# [Provided passage]
------

With about four million sq ft of new office space set to enter the market in Q1 2019, leasing is becoming a challenge for the Tun Razak Exchange (TRX).

This comes as over half of the new office space set to be ready soon includes the 2.6 million sq ft at Exchange 106, Indonesian Mulia Group’s six-star office tower, reported The Star.

“The timing is not right. They (owners of Exchange 106) will be competing with the stock that is already in the market, and those that are entering the market at about the same time,” said the industrial source.

The source noted that while infrastructure – the ingress and egress – to the TRX are fantastic, they are not yet ready. As such, even if tenancies were to end by end-2018, potential tenants may not be able to move in by Q1 2019 as they would need months to prepare the place.

“How are they going to do that when the infrastructure – the ingress and egress – are not ready?” asked the source.

A real estate agent, who wished to remain anonymous, said: “Infrastructure, the ingress and egress have to come up to speed”.

WCT is overseeing the infrastructure development in TRX, while the NAZA group bagged a major upgrading works in Jalan Tun Razak, which will connect to TRX and beyond. Gadang Holdings Bhd is also undertaking engineering works at MRT TRX Plaza.

Aside from infrastructure, another challenge facing TRX is the asking rent.

Initial asking rent for Exchange 106 stands at RM17 per sq ft (psf) – up from the RM7 to RM8 psf for Grade A office space in Kuala Lumpur.

Sources, however, expect the RM17 psf initial asking rent to fall between RM11 and RM12 psf – similar to office space within Kuala Lumpur City Centre (KLCC), particularly the Petronas Twin Towers as well as other super prime offices.

In a June report, TRX City Sdn Bhd CEO Datuk Azmar Talib revealed that Exchange 106, which is the first phase of TRX project, is expected to be ready for occupancy by early-2019.

And while it may take some time, he expects TRX to do just fine, with HSBC and Affin there along with other banks and financial institutions.

And should TRX “not take off well, bearing in mind this is one of our very prime development, this will be a shame for all of us Malaysians”, said an industrial source.

------

# [Dataset extract]
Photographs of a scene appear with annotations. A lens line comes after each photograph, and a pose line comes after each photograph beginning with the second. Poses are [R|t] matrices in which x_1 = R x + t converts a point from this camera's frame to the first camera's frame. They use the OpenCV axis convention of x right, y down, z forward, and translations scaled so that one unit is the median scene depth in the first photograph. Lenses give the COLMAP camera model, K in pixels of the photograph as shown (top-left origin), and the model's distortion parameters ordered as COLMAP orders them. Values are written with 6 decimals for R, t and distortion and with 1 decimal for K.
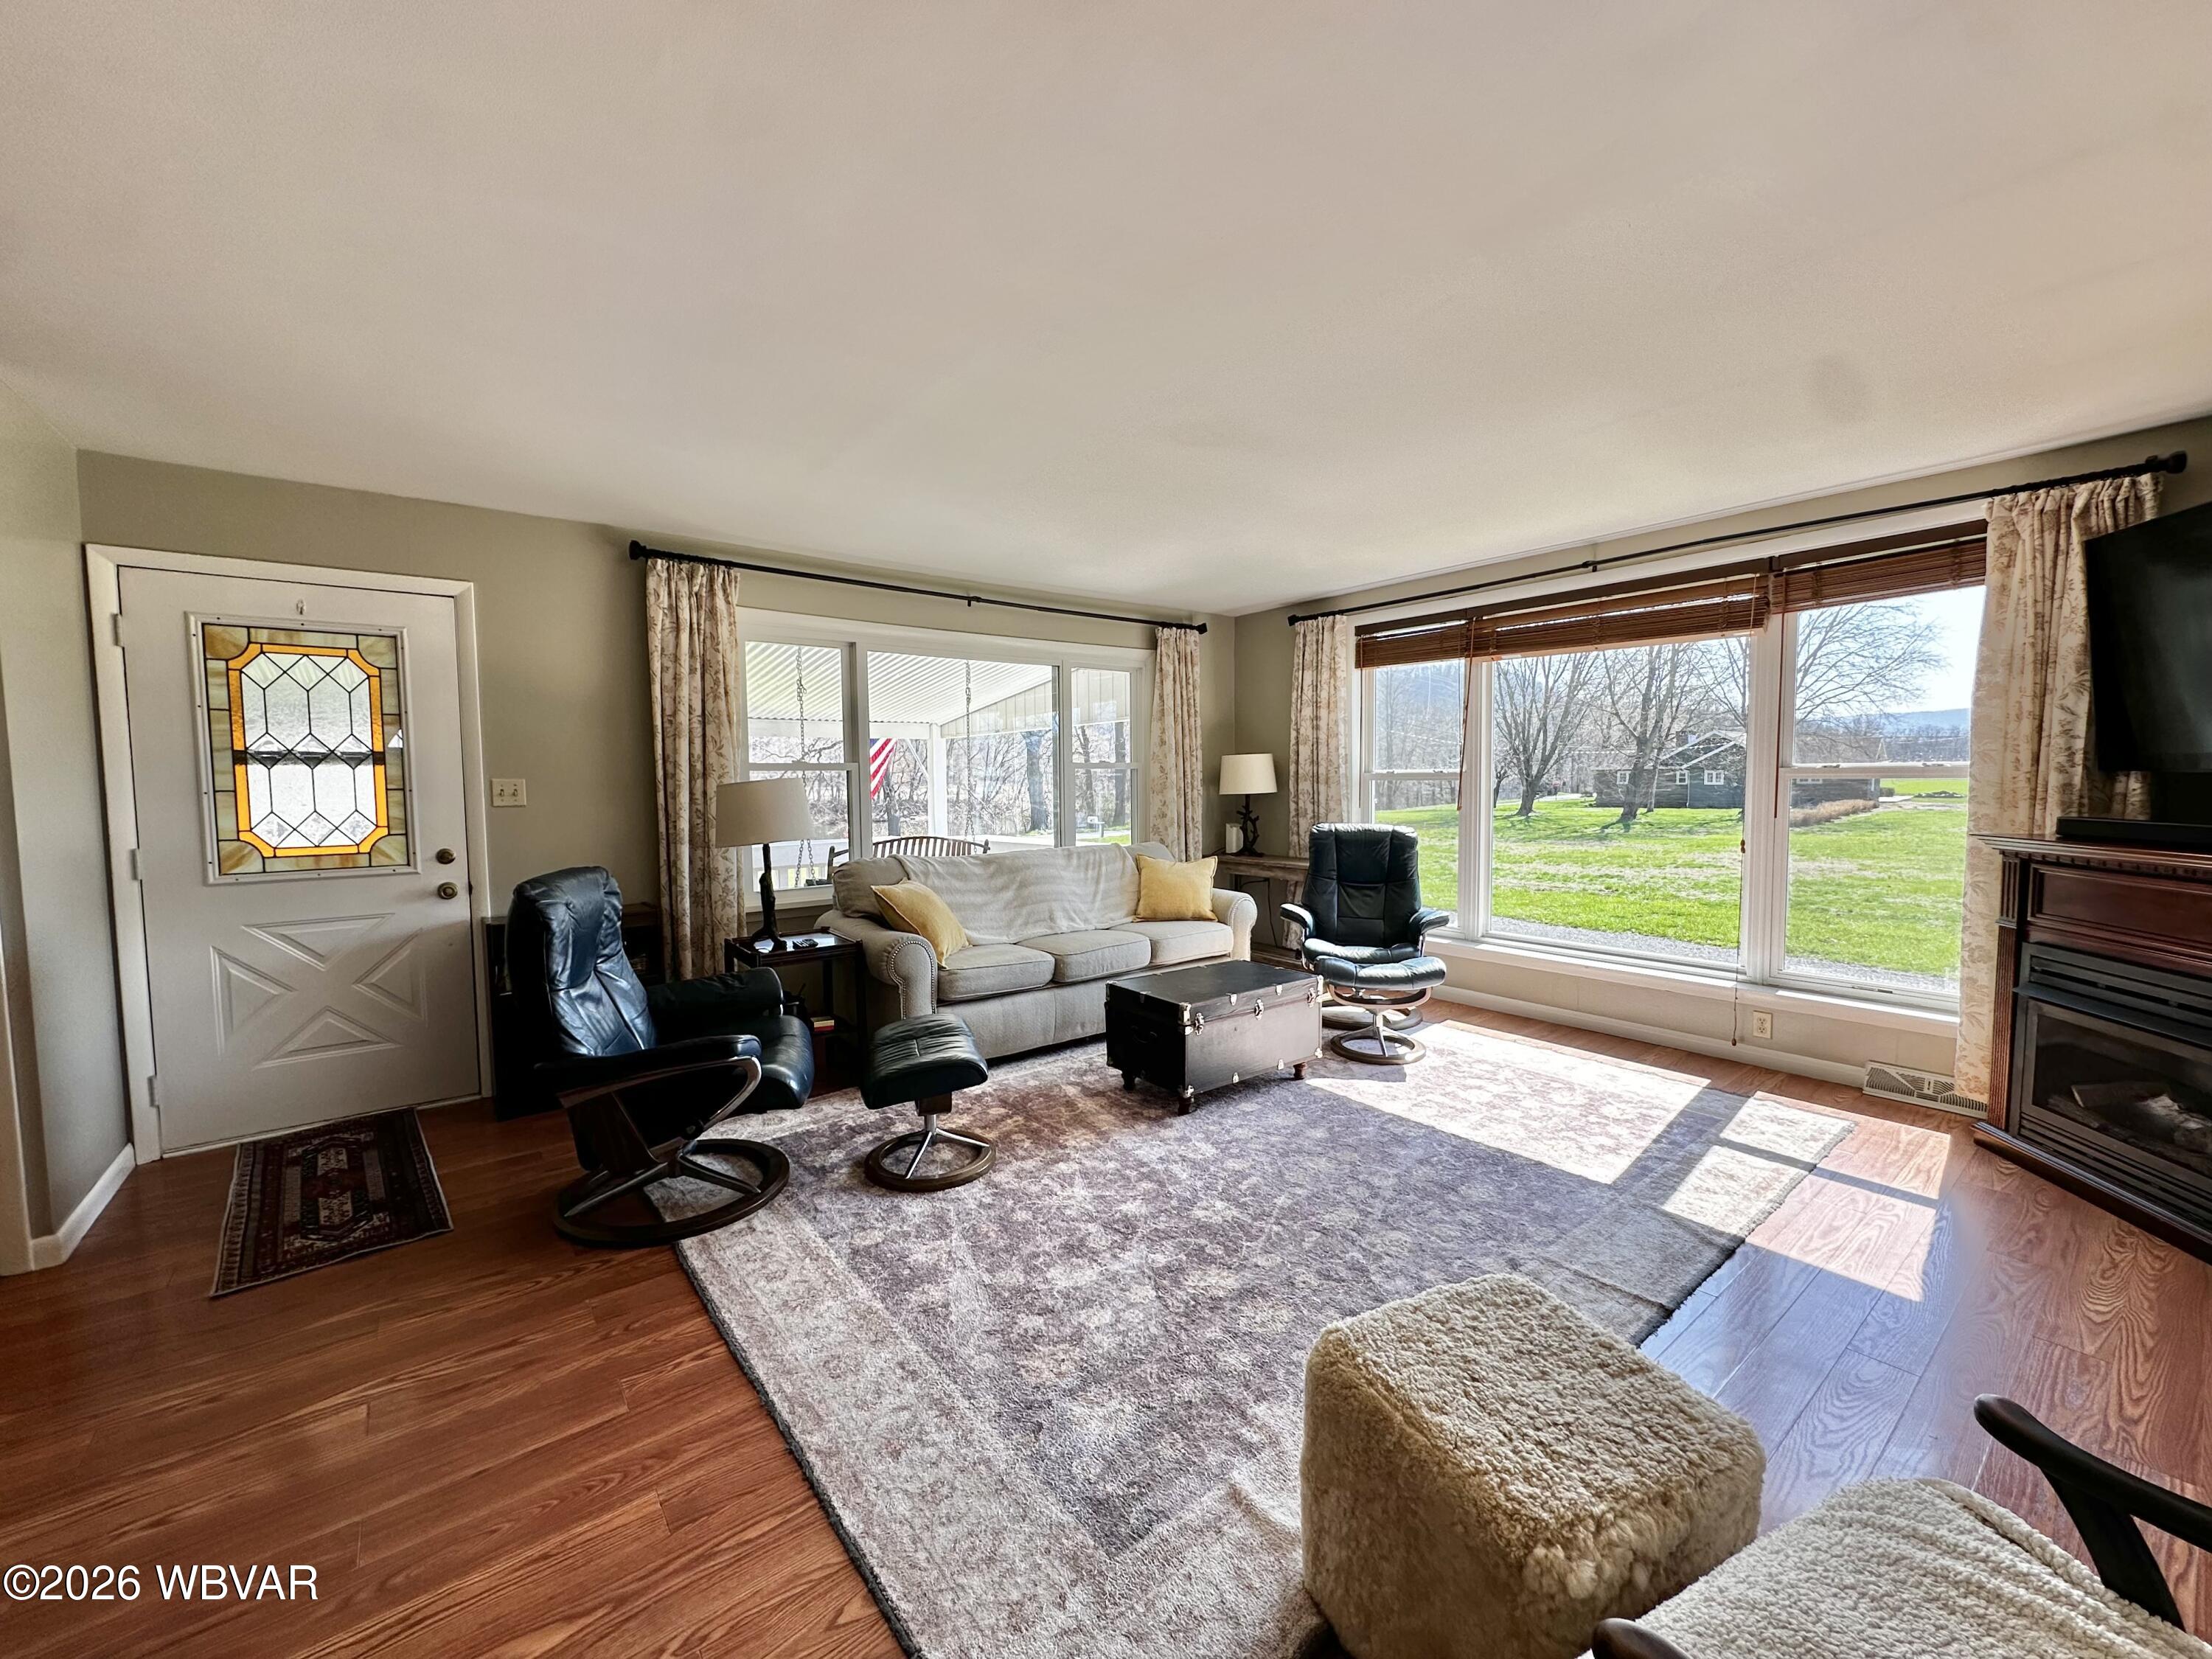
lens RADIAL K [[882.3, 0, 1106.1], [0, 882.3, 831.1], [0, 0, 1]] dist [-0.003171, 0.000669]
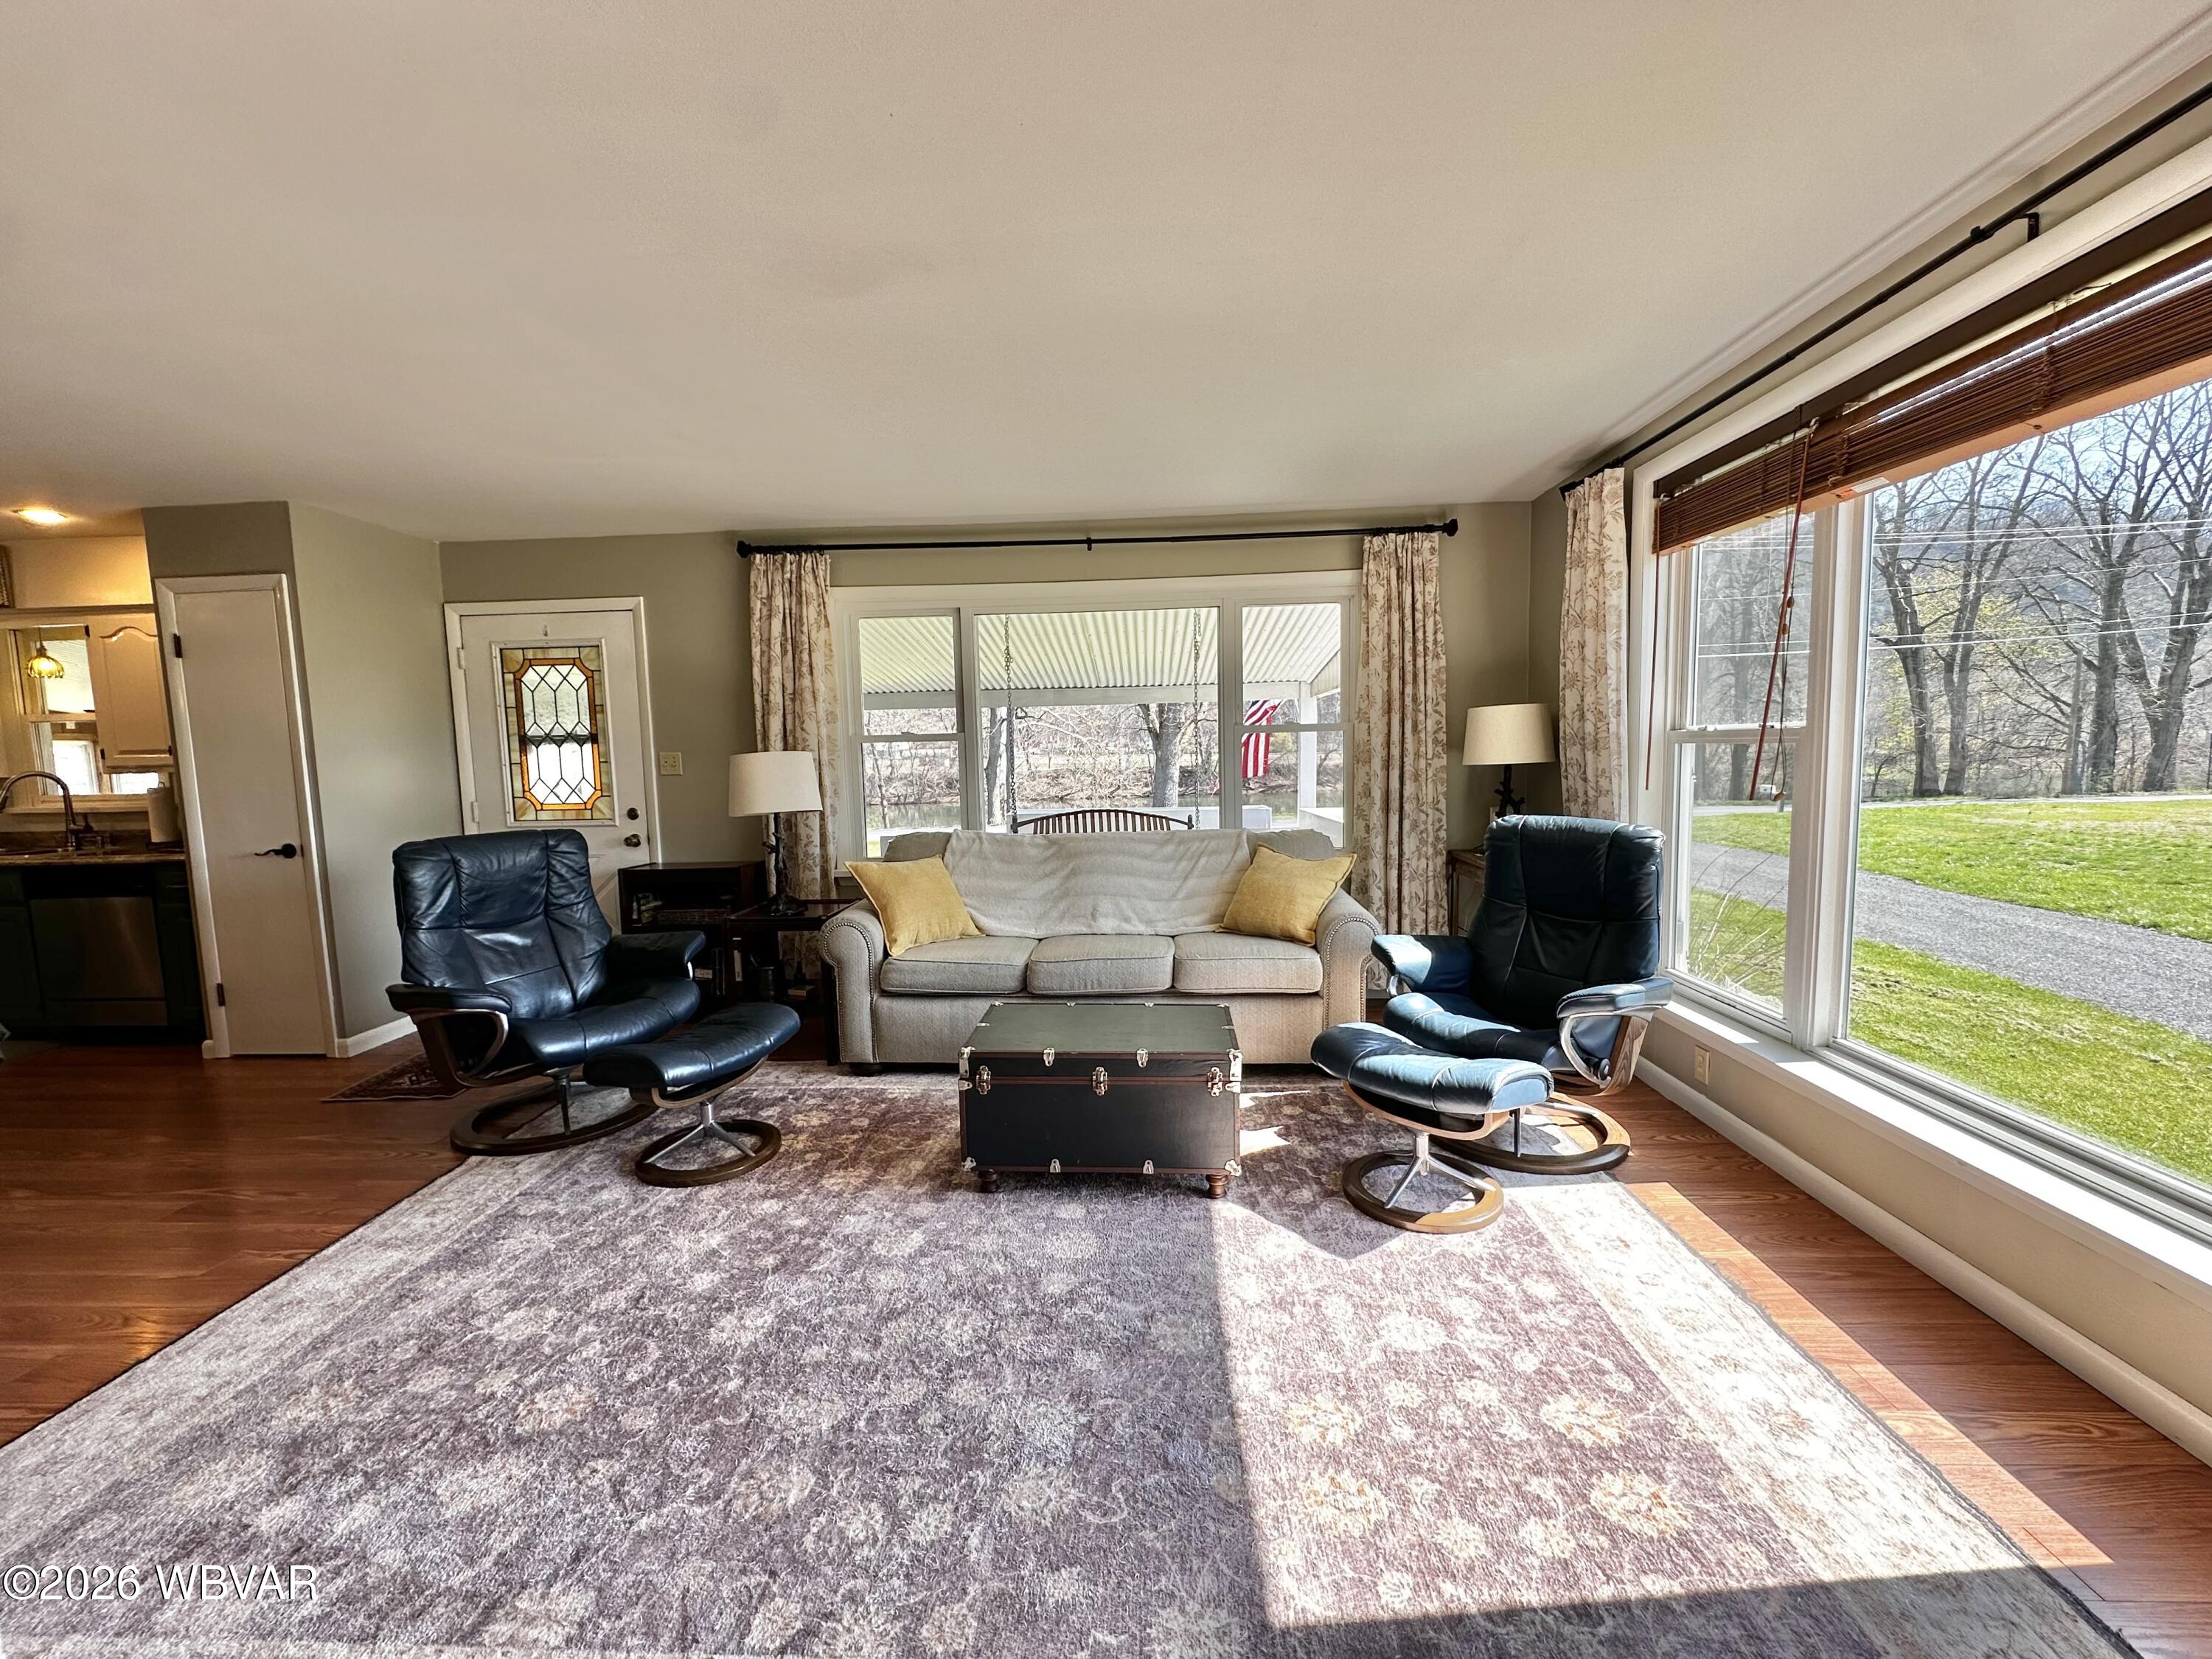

------

# [Activity 1]
According to the article on the Tun Razak Exchange, what is the initial asking rent for Exchange 106?
# [Activity 2]
From the article on the Tun Razak Exchange, return everything from "In a June report, TRX" down to "and financial institutions.", copied word for word.

# [Response area 1]
RM17 per sq ft (psf).

# [Response area 2]
In a June report, TRX City Sdn Bhd CEO Datuk Azmar Talib revealed that Exchange 106, which is the first phase of TRX project, is expected to be ready for occupancy by early-2019.

And while it may take some time, he expects TRX to do just fine, with HSBC and Affin there along with other banks and financial institutions.